# Sons of Medusa [Challenge Accepted!]



## DeathKlokk (Jun 9, 2008)

Hey, guys and dolls! 

Just thought I'd start up a plog of (one of) my Army Paint Challenge armies.

This army is The Sons of Medusa whom I've really liked for a long time. This is somewhat of a milestone for me as I have never had a Loyalist marine army. 

A bit of background (bear with me!):Way back in 2003 when I was working for GW my boss (Hey Jason!) at the time had a contest to see what would be the chapter for the store army. All the staff would paint up a marine and a competition with customer votes would determine the winner. I chose the Sons because I liked the vibrant scheme. 
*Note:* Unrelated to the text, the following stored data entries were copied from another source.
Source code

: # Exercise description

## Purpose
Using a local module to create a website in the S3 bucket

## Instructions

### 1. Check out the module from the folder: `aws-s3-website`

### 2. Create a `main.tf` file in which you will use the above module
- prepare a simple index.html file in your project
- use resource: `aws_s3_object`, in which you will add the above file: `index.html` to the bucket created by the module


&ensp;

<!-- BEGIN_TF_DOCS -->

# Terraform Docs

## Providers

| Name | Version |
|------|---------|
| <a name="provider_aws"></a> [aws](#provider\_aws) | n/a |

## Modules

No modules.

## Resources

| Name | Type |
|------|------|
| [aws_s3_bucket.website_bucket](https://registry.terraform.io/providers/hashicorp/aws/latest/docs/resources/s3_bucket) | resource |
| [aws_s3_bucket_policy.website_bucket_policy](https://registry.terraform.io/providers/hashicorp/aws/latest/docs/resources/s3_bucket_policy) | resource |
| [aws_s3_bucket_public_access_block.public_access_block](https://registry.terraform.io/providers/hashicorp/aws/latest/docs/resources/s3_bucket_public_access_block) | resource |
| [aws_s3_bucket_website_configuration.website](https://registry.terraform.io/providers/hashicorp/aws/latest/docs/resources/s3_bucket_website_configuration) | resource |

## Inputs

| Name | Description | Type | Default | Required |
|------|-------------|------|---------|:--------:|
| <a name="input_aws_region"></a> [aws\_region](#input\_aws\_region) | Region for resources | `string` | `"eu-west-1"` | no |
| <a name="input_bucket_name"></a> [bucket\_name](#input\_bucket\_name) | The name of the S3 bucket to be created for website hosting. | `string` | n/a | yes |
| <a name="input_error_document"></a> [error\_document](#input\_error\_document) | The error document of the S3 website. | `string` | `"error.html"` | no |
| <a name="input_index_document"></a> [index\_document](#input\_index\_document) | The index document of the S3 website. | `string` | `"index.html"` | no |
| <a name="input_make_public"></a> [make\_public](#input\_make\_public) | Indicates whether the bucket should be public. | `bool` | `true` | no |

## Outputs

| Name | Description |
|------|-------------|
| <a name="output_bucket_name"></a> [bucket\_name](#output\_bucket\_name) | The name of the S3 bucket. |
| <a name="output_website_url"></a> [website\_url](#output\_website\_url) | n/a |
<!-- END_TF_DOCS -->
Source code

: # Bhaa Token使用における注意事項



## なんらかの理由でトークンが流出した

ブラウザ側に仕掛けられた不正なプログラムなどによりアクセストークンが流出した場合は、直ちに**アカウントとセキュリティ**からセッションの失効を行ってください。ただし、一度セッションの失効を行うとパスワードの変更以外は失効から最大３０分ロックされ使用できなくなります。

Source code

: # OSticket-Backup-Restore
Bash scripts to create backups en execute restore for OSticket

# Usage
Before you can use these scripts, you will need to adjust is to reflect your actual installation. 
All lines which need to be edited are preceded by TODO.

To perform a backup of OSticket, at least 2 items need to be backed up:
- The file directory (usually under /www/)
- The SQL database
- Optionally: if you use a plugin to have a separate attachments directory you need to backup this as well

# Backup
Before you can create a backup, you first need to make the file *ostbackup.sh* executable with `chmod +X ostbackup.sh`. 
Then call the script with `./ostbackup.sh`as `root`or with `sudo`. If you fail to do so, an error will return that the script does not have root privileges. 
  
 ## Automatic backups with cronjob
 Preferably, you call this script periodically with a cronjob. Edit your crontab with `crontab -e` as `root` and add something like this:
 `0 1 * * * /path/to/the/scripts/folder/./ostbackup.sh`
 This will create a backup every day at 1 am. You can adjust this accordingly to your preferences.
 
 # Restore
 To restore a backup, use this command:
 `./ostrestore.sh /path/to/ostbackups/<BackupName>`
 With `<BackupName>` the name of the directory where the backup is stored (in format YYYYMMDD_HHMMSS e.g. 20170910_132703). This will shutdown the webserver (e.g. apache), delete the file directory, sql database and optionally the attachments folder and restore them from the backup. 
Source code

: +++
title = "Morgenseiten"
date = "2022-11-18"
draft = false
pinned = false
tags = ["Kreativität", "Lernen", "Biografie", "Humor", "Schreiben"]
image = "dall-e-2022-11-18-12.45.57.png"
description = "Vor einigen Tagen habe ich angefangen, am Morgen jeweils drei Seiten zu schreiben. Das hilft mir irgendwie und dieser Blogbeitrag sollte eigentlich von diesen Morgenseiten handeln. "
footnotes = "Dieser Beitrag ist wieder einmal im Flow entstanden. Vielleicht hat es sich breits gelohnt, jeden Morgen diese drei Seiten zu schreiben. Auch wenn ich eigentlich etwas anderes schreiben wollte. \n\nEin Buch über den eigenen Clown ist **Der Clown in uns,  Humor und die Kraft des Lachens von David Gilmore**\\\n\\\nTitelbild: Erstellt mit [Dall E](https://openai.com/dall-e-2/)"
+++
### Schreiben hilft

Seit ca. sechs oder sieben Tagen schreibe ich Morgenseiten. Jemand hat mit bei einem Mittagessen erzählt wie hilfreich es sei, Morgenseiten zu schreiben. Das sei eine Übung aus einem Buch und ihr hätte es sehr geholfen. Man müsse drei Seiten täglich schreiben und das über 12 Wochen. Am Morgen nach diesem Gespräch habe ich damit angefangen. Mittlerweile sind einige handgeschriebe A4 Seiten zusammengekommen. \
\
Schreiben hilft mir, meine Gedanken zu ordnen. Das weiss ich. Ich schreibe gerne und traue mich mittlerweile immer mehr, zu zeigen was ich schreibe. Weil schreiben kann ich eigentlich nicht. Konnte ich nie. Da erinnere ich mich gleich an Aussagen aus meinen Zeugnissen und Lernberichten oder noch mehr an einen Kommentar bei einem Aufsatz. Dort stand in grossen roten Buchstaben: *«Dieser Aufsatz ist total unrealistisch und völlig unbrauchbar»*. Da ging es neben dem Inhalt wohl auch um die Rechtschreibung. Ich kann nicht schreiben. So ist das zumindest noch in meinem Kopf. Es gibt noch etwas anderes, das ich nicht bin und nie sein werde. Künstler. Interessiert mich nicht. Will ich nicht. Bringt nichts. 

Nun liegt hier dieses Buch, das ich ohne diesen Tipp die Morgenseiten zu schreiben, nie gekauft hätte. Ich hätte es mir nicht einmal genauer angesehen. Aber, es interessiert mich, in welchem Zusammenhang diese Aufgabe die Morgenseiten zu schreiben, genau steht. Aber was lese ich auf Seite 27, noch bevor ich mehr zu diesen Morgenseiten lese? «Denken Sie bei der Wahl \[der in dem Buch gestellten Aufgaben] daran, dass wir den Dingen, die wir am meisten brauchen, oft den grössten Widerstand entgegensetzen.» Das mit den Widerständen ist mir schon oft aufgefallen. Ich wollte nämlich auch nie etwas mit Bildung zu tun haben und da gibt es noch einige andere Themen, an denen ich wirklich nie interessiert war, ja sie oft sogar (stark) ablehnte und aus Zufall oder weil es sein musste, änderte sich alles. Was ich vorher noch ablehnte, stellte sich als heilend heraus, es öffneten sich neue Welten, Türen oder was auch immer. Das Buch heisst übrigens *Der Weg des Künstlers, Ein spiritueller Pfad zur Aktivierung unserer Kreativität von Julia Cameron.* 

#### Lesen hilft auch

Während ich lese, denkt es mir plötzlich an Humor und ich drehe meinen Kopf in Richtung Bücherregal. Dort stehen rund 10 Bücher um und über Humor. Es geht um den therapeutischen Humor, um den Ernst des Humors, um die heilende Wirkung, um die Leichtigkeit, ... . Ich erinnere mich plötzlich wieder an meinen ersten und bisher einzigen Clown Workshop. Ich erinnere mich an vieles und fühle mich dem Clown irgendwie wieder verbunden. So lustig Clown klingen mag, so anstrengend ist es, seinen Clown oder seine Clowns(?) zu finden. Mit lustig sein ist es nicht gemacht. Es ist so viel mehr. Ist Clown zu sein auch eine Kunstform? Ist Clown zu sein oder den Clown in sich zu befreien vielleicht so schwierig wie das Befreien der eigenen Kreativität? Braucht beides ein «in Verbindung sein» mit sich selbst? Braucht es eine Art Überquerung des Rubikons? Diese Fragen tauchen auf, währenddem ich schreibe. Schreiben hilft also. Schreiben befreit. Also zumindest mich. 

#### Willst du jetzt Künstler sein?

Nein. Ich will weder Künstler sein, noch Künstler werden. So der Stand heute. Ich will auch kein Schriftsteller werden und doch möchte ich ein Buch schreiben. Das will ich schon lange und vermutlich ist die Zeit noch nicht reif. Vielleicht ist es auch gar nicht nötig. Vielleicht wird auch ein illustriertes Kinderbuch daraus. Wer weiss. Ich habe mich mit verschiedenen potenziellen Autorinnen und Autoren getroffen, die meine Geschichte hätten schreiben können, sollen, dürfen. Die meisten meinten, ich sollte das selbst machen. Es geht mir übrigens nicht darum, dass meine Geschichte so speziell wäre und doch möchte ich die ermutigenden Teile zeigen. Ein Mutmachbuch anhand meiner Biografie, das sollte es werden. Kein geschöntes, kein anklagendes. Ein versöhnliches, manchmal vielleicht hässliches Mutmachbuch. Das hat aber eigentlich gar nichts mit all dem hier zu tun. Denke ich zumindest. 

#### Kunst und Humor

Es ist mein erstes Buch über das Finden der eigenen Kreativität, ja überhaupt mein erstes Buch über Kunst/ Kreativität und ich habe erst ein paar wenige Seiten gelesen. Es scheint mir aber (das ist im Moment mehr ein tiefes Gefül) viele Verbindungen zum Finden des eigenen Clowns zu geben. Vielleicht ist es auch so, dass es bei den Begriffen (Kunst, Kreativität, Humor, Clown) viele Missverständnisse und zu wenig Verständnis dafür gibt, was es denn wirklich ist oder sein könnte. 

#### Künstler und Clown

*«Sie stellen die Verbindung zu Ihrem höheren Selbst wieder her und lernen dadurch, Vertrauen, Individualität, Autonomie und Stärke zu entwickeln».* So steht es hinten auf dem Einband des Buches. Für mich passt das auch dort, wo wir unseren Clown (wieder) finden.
As it turned out I was ahead in the voting and my boss took me aside and said "So..yeah, you're totally winning the competition but there's no way in Hell I'm painting that much Scorpion Green." So the army ended up Crimson Fists (his chapter as well, lol).

Anyway, I have been totally inspired by Grey_Death's endlessly cool blog so when the time came for me to start a new project it had to be The Sons!

I plan on building the army around Pedro Kantor with lots of Sternguard with fire support. Having said that, here's my CA Pedro Kantor:










I just finished assembling the backpack/servo arm that will carry The Gorgon's Kiss (Dorn's Arrow) and will be working more on him tonight.

Next up will be a squad of Sternguard Vets. Hopefully I can figure out some heavy weapon conversions for them as well.


----------



## Varakir (Sep 2, 2009)

Sons of Medusa are my all time favorite colour scheme :victory:

Having a good read through that blog now (ta for linking) and can't wait to see some more of your stuff.


----------



## Shadow Stalkers (Jan 21, 2012)

is he supposed to be headless?


----------



## WarlordKaptainGrishnak (Dec 23, 2008)

Shadow Stalkers said:


> is he supposed to be headless?


Maybe that Eldar Farseer finally joined their fates again....

Looks a nice start DK, I look forward to seeing the Sons progress. An interesting choice of a base model for Pedro. Will be nice to see how he comes out. Good luck.

Grish


----------



## Midge913 (Oct 21, 2010)

As I said in the army challenge thread I love the green on the armor man!! Looking forward to watching this project progress.


----------



## Grokfog (May 4, 2009)

Ah, white and light green. Two colours I love to see, but absolutely HATE to paint. Good luck DK, I'll be looking forward to seeing more of the Sons


----------